Jun 21 '21 15:06 devalexqt

Looks like it's a BUG in TRT engine.

Jun 21 '21 15:06 devalexqt

Thanks @devalexqt for the update.

TF-TRT would create a new engine every time it sees input shape which it cannot handle with the existing engine. For example, if you create an engine with batch_size (N=1), and infer it N=8, then a new engine will be created (large overhed), and stored in the engine cache. Further inference requests with N <= 8 should run using that engine without large overhead.

If this does not apply to you, that means we have a bug. We would need some information on your network (preferably a reproducer script) to investigate that.

How does the memory size compare to the original model size? How many engines are created? If you have a large number of engines, that might explain the memory consumption. If you increase the minimum_segment_size parameter, that would reduce the number of engines and the memory consumption.

Here is how to print the number of engines:

from tensorflow.python.saved_model import signature_constants
from tensorflow.python.saved_model import tag_constants
import re

def get_func_from_saved_model(saved_model_dir):
    saved_model_loaded = tf.saved_model.load(
        saved_model_dir, tags=[tag_constants.SERVING])
    graph_func = saved_model_loaded.signatures[
        signature_constants.DEFAULT_SERVING_SIGNATURE_DEF_KEY]
    return graph_func, saved_model_loaded

loaded_func, _ = get_func_from_saved_model("/tmp/models/trt_model")

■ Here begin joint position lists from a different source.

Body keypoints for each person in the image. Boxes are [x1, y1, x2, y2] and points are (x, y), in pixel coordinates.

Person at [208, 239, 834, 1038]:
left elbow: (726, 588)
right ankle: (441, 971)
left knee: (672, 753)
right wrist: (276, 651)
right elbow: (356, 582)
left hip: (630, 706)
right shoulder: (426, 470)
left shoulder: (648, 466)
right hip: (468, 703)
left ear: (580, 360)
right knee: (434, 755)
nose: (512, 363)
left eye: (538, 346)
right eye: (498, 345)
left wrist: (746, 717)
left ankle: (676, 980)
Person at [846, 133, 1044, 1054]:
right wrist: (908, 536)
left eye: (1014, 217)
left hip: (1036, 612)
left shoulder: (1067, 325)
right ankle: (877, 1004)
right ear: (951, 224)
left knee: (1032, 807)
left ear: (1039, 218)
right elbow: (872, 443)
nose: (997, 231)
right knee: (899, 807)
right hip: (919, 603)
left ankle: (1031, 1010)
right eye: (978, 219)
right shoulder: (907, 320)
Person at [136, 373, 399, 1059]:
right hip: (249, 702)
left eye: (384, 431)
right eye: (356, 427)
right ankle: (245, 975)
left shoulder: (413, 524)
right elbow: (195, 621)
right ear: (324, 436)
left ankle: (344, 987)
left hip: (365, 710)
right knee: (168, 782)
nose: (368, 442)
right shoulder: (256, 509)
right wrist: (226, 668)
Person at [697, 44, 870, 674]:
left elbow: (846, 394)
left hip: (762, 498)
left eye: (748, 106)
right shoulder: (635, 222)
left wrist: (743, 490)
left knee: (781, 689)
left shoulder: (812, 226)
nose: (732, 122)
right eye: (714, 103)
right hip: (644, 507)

print('Engine name       num of nodes')
n_engines = 0
pattern = re.compile(r'(TRTEngineOp_\d+_\d+)')
for func in loaded_func.graph.as_graph_def().library.function:
    m = pattern.search(func.signature.name)
    if m:
        n_engines += 1
        print("{:20s} {:5d}".format(m.group(1), len(func.node_def)))
print('\nTotal number of TensorRT engines', n_engines)

Jun 25 '21 12:06 tfeher

let me check

Jun 30 '21 00:06 devalexqt

For testing I use nvcr.io/nvidia/tensorflow:21.05-tf2-py3 docker image and batch=1 and create only one engine for input: inp1 = tf.random.normal([1,360,640,3]) for testing.

Output of your script:

Engine name       num of nodes
TRTEngineOp_0_0        475

Total number of TensorRT engines 1

Original model size on disk: 2.5MB but converted model size is 13MB.

Jun 30 '21 12:06 devalexqt